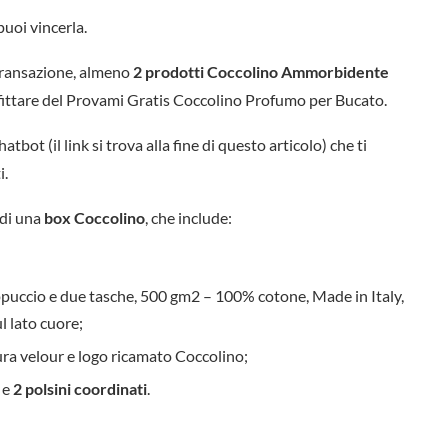
puoi vincerla.
 transazione, almeno
2 prodotti Coccolino Ammorbidente
fittare del Provami Gratis Coccolino Profumo per Bucato.
bot (il link si trova alla fine di questo articolo) che ti
i.
 di una
box Coccolino
, che include:
ppuccio e due tasche, 500 gm2 – 100% cotone, Made in Italy,
l lato cuore;
tura velour e logo ricamato Coccolino;
e
2 polsini coordinati
.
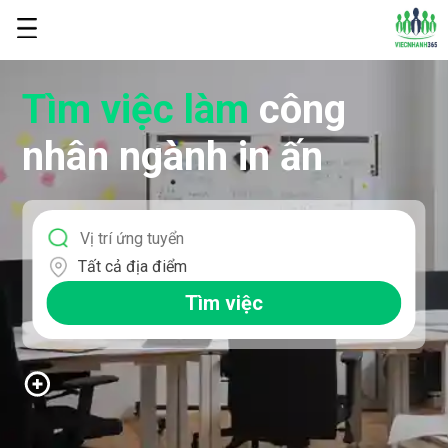
Tìm việc làm
công
nhân ngành in ấn
Tất cả địa điểm
Tìm việc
+===+
*EXERCISE DETAILS*
Wherever the string "Coccolino" is found in the entries, copy the line it sits in.

*EXPECTED ANSWER*
2 prodotti Coccolino Ammorbidente
fittare del Provami Gratis Coccolino Profumo per Bucato.
box Coccolino
tura velour e logo ricamato Coccolino;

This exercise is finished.